If you do run low on funds in your IRA, you’ve got a few options. If you haven’t maxed out for the year, you can contribute to your IRA to get additional funding. Or you can move funds to IRAR from another retirement account. If neither of those options are available to you, your IRA can find a partner, get a loan, or sell another asset to get the capital it needs.

 

6. You can’t personally guarantee any loan (all must be non-recourse)

“Can my IRA get a loan guaranteed by my assets?”

Unfortunately, this is not allowed.

Any personal guarantee of any type for an IRA loan is not allowed, even “bad-boy” carve outs or other terms and conditions tied to your personal financial history.
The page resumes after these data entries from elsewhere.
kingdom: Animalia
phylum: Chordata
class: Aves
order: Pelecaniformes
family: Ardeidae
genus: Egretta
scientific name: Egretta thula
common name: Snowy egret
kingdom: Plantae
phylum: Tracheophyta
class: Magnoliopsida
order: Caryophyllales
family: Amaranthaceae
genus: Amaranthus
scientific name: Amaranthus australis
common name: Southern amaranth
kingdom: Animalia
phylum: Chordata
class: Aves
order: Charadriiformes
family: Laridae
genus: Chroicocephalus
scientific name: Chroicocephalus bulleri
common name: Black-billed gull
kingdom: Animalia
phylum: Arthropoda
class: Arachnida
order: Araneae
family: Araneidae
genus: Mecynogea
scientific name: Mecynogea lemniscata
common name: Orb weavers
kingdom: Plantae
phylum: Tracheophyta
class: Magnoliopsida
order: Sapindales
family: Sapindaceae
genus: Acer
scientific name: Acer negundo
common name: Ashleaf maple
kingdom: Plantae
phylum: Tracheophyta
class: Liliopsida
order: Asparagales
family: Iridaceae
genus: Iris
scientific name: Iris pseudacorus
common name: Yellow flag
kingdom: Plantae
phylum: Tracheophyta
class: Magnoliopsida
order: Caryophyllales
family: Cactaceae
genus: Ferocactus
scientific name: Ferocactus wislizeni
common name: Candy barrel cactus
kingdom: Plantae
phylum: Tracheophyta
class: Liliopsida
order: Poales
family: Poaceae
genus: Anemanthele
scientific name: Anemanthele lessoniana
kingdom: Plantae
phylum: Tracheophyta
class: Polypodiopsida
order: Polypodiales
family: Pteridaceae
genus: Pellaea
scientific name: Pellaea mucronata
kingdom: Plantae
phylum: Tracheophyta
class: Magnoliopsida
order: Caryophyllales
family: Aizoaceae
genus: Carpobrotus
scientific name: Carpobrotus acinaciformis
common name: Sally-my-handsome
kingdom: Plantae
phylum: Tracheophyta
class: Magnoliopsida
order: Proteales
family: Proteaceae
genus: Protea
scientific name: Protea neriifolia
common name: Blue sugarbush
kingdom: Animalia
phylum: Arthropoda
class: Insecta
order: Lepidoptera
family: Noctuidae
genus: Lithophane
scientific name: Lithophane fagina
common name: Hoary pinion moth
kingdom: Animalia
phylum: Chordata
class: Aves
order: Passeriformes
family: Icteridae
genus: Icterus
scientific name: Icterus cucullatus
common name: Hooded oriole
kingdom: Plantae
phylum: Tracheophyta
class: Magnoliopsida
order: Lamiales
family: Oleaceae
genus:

Sometimes your credit may be run, but there can’t be any personal assurance or recourse involved with your loan.

The key is your IRA (not you) is getting this loan, as with all IRA-investments, and only your IRA should come into play. Most banks do not offer non-recourse loans, but some do. This is the only type of loan available to IRA investors. Find more information on lenders who offer non-recourse loans.

 

7. You can’t forget about UBIT & UDFI

“Do I need to pay UBIT or UDFI for my real estate IRA fix & flip?”

Maybe! It depends.

Unrelated Business Income Tax (UBIT) applies when your IRA engages in activity that is “significantly distinct/unrelated from intended IRA activity”. Certain types of investment income, like income from rental property or proceeds from normal sales, is exempt from UBIT.

However, whether UBIT applies to your fix and flip depends on the structure and frequency of flips.

Some have argued that when an IRA is operating what is effectively a “fix & flip business”, this tax does apply (though “proceeds from normal sales” are listed as specifically exempted). There is no specific number of allowable properties, but typically 4-5 flips a year have been considered “normal activity” and are not generally subject to UBIT (but this is not a hard rule— it’s wise to discuss your specific situation with a tax professional).

If you get a loan (no matter your intentions for the property), your IRA will be subject to Unrelated Debt-Financed Income (UDFI). This comes into play when your IRA earns income on an asset that is debt-financed, where the debt-financed portion of the income is taxed (once you hit $1000).

For example, say you bought a house for $100,000, financing 50% (or $50,000) with a non-recourse loan, and it brings in $500 a month in rental income every month. Each month, 50% of that income is debt financed ($250 a month). Since any income over $1,000 is subject to UDFI, 50% of that fourth rental payment will be subject to UBIT because you financed 50% of the purchase with debt (your loan). Note that, since the amount of debt owed changes with payments made, the percent of the asset considered “debt-financed” is recalculated every year.

 

Conclusion

Investing in fix and flips with your self-directed IRA is an excellent way to take advantage of your existing team and resources— but to keep your retirement safe, you have a few things to keep in mind. Keep these rules in mind, and you’ll be on the right track to meeting your financial goals for retirement.

Now you know what mistakes to avoid, it’s time to start saving!